== Your objective ==
Count every line below that holds "axis". Number only.

(Stored items)
++++++++++

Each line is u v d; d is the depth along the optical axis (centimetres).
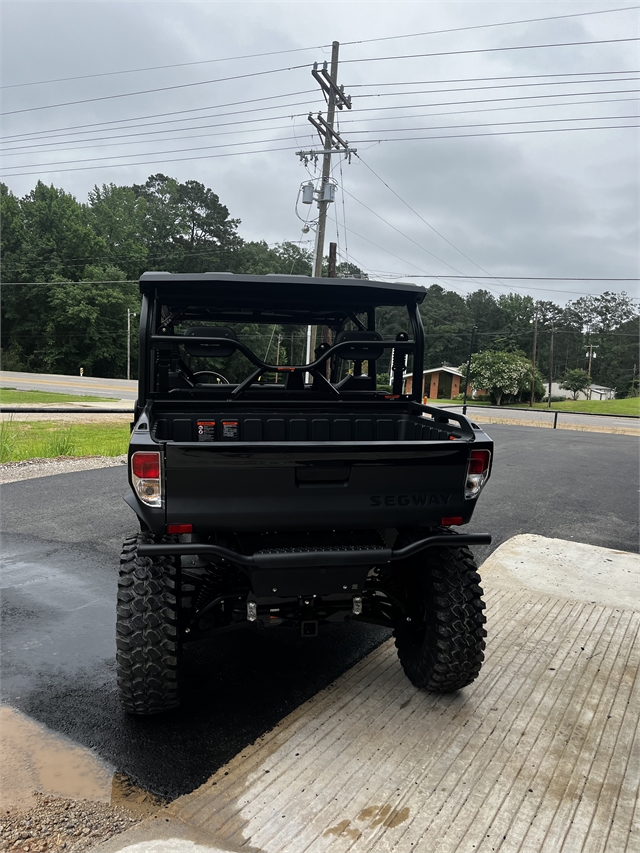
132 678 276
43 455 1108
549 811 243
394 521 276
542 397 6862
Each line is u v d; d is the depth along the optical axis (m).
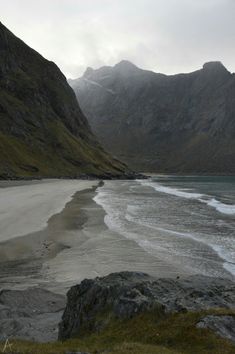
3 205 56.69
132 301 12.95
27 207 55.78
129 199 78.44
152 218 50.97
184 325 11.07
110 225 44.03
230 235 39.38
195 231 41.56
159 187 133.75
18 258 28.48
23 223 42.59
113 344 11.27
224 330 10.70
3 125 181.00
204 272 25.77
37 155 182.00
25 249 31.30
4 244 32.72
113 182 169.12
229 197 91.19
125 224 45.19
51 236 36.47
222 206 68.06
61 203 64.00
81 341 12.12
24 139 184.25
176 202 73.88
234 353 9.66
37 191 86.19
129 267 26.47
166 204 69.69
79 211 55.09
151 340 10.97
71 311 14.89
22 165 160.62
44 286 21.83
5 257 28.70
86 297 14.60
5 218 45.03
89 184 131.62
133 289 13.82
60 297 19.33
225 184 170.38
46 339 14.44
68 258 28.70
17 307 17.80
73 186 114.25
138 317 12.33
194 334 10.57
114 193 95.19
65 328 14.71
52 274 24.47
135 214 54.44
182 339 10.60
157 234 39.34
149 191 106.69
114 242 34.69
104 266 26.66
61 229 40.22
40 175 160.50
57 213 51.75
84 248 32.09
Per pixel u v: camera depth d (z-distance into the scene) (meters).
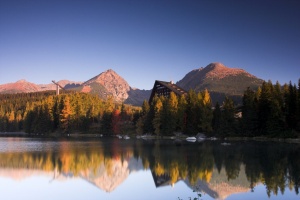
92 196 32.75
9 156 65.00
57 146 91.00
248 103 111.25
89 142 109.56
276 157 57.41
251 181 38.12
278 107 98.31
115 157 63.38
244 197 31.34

++++++++++

== Answer area ==
2